* _Page extract_:
== Segment start ==

# "Escape from New York" breakdown and interview



## alexballmusic (Apr 21, 2019)

Hiya,

I've done a breakdown of John Carpenter and Alan Howarth's 1981 score to "Escape from New York" and amazingly, Alan agreed to be interviewed for the film.

Hear from the horses mouth how the score came about, how it was composed, what gear was used and how it was all sync'd up.

Enjoy

There's also breakdowns and recreations of several cues.


----------



## Shredoverdrive (Apr 21, 2019)

Thanks Alex! Please keep on doing these videos. It's awesome.


----------



## alexballmusic (Apr 21, 2019)

Shredoverdrive said:


> Thanks Alex! Please keep on doing these videos. It's awesome.



Thanks! Hoping to do more, yep.


----------



## ryan-Phayder (Apr 21, 2019)

Another winner. Thanks for making these! Really enjoyed it.


----------



## Henning (Apr 22, 2019)

Practically grew up with John Carpenter movies. The music full of fascinating ideas and inspired themes. Thank you Alex for this trip into the past!


----------



## alexballmusic (Apr 23, 2019)

ryan-Phayder said:


> Another winner. Thanks for making these! Really enjoyed it.



Thanks!


----------



## alexballmusic (Apr 23, 2019)

Henning said:


> Practically grew up with John Carpenter movies. The music full of fascinating ideas and inspired themes. Thank you Alex for this trip into the past!



Totally! Prolific and memorable, quite a combo!


----------



## Ned Bouhalassa (Apr 23, 2019)

Always simply the best! Way to go Alex, thanks for doing these fabulous historical videos.


----------



## alexballmusic (Apr 28, 2019)

Ned Bouhalassa said:


> Always simply the best! Way to go Alex, thanks for doing these fabulous historical videos.



Cheers Ned!


----------



## Zero&One (Apr 28, 2019)

This is gold! Thanks so much. Trawling though all your others videos


----------



## WaveRider (Apr 28, 2019)

Great video! I remember seeing this movie as a teenager and thinking wow, that music is so simple I probably could have come up with that myself. But I now see it's much more complex than I thought. I also always thought Carpenter was the sole composer, so I was wrong about that too.


----------

== Segment end ==

* _To do_:
In the thread about the "Escape from New York" score, who agreed to be interviewed? The listing is not needed for this.

* _Data below_:
== Segment start ==

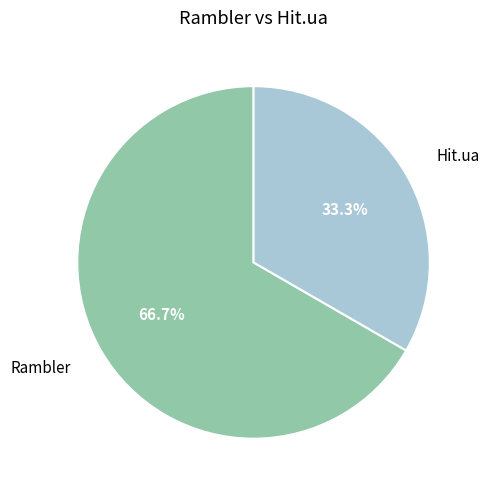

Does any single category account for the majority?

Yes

== Segment end ==

* _Response below_:
Alan Howarth.